Tags
Bach, cantatas, Collegium Vocale Gent, Dominique Verkinderen, Dorothee Mields, Hana Blazikova, John Eliot Gardiner, Mark Padmore, Peter Kooy, Phlippe Herreweghe

The soprano part of cantata 95 Christus, der ist mein Leben. Staatsbibliothek zu Berlin – Preußischer Kulturbesitz
After all his experimenting with the form of the cantata last week, Bach keeps exploring how he can build a cantata based on chorale melodies and chorale texts. As a result, this week’s cantata 95 Christus, der ist mein Leben again takes a unique place in Bach’s cantata collection: it features no less than four different chorales, all part of the Sterbe-lieder (Deathbed songs) that were very popular in Leipzig at the time: Christus, der ist mein Leben; Mit Fried und Freud, ich fahr dahin; Valet will ich dir geben; and Weil du vom Tod erstanden bist.
I recommend Herreweghe’s recording of this cantata. Listen to this recording on YouTube, or on Spotify. Support the artists and purchase this recording on Amazon. (Or find them in the Amazon stores for Germany and France)
Soloists: soprano Dorothee Mields, counter-tenor Matthew White, tenor Hans Jörg Mammel, bass Thomas E. Bauer. Choir sopranos: Dorothee Mields, Hana Blazikova, Dominique Verkinderen.

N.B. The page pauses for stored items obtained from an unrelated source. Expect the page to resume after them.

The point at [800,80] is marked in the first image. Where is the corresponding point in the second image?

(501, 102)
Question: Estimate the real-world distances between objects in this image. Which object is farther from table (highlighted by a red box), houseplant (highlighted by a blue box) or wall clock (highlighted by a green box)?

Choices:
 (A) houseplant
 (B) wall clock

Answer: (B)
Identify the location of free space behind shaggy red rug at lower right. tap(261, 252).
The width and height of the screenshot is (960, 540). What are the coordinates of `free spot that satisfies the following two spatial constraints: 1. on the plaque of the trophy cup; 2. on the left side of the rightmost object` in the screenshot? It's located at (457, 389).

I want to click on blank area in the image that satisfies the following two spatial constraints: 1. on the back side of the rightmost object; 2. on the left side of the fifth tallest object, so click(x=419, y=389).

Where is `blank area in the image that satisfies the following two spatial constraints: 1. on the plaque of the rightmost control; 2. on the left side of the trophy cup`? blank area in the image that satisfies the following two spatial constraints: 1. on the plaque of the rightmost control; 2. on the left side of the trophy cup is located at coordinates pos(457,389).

In the manuscript of the soprano part pictured above, it is interesting to note the dynamic markings for the text “Sterben ist mein Gewinn.” Dynamics are not very common in Bach manuscripts, but, as Alfred Dürr points out, Leipzig had a strong tradition of singing softly and slowly on the word “Sterben,” and singing loudly on “ist mein Gewinn,” going back at least to 1629. In that year, then Thomaskantor Johann Hermann Schein wrote this note for his singers:
“da singen sie adagio mit einem sehr langsamen Tactu, weiln in solchen versiculis verba emphatica enthalten” (here you should sing adagio in a very slow tempo, because verses like these contain emphatic words)
How Herreweghe’s sopranos sing this Sterben ist mein Gewinn in the first chorale takes my breath away, and this is the most important reason why I prefer this recording. Having grown accustomed to the boy choirs of the Leonhardt and Harnoncourt recordings in the 1970s, my parents, sister, and I were blown away by Herreweghe’s Collegium Vocale Gent when their first CDs started coming out in the late 1980s and early 1990s.

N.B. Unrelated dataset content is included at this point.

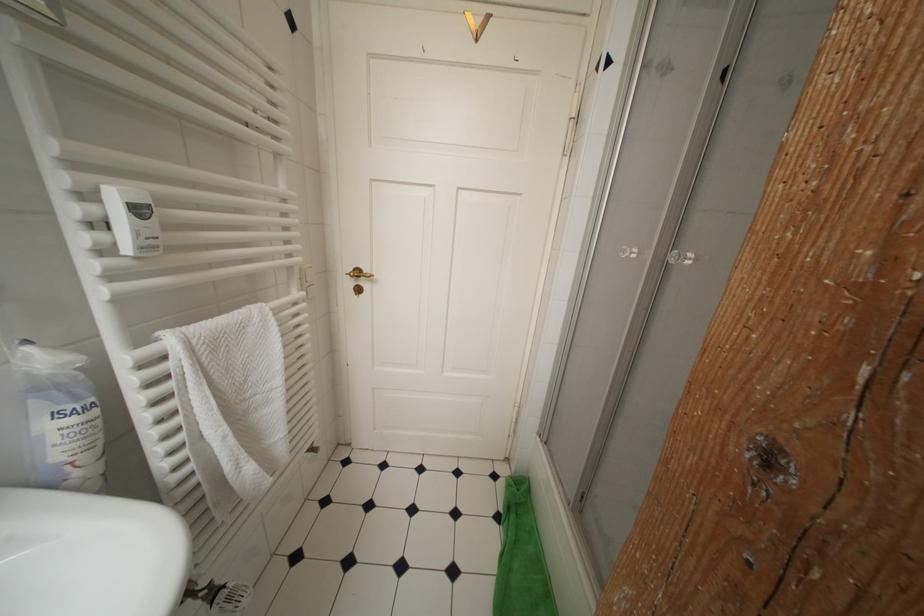
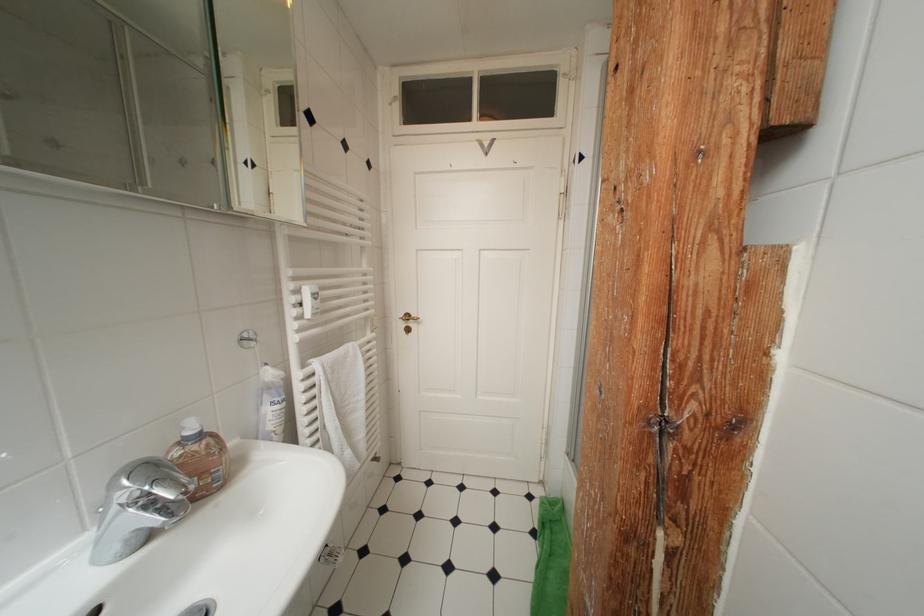
In the second image, find the point that corresponds to (34,345) in the first image.

(274, 368)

My mother was especially taken by the sound and blend of the sopranos, and “Herreweghe sopranos” became a household term in our family. After attending a performance by a different group, we would often say to each other: “it was nice, but they are not Herreweghe sopranos….,” and sigh a little.
In an interview on the DVD “Herreweghe by himself” Herreweghe says about the process of auditioning them: “they have to be young women, good singers of course, with the right voice for our group, but also a certain … piousness.” **
Whether you agree with that or not, I always have to think of that quote when I see and hear Dorothee Mields sing. Her recitative and chorale are out of this world. Watch a wonderful interview with her here.
This cantata is all about longing for life after death, and over the course of the cantata these statements are made: I will be happy to die (opening movement), because life on earth is worthless (soprano recitative). Saying goodbye to that will be freeing (soprano chorale), so please can I die as soon as possible (tenor recitative and aria), because death is only a sleep (bass recitative) from which I will wake up to join Jesus, who has gone before me (closing chorale).
The outstanding tenor aria features Bach’s signature “death bells” in the pizzicato strings. Bach uses these “Leichenglocken” also in cantatas 73, 8, 105, 127, 161, and 198. [Thanks again to Eduard van Hengel for this list]. For an alternative recording of this movement, with gorgeous singing by Mark Padmore, listen to the Gardiner recording on Spotify.
The concept of death being only a short period of sleep after which the dying person wakes up to meet Jesus in the afterlife was an extremely important part of 18th-century Lutheran faith. When dealing with death on a daily basis, it was comforting to believe that death would ultimately lead to paradise. And by stressing this concept, Bach also refers to the Gospel for this 16th Sunday after Trinity. It is the story of the miracle at Nain: a young man who has died is carried out of the city and then woken up by Jesus.
Wieneke Gorter, September 11, 2016, with links updated November 15, 2019
** the statement that they should be young women was only correct in the very beginning, Dominique Verkinderen (founding member, long-time staff member, director of auditions) was still singing in the soprano section when I wrote this.